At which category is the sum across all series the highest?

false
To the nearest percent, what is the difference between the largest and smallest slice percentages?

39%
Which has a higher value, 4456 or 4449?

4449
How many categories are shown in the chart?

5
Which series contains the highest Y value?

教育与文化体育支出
------------------------
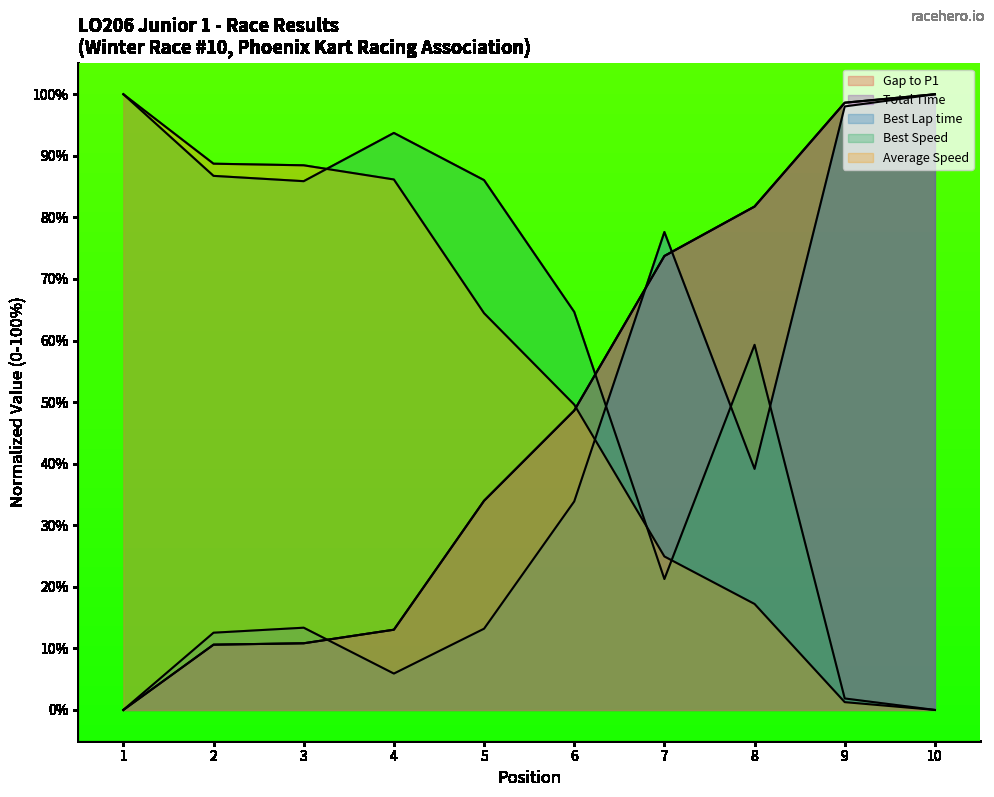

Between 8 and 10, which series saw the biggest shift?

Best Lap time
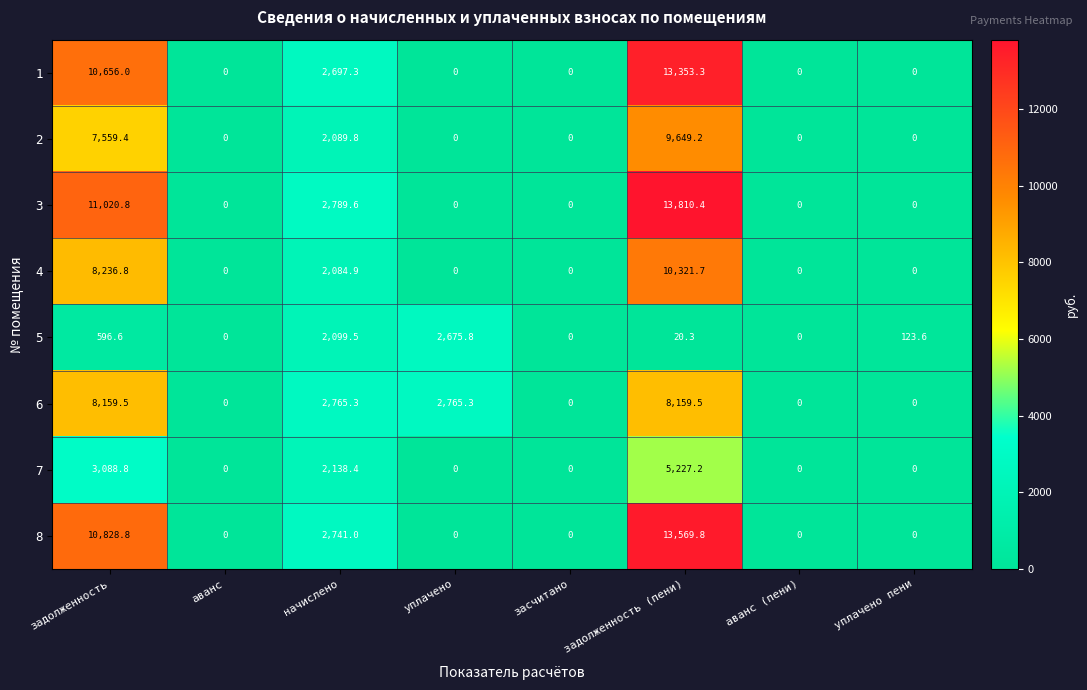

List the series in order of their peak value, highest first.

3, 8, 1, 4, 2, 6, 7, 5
------------------------
Task to carry out: Please count the rows above that contain the word "value", treating uppercase and lowercase as different, and reply with only that number.

Expected output: 3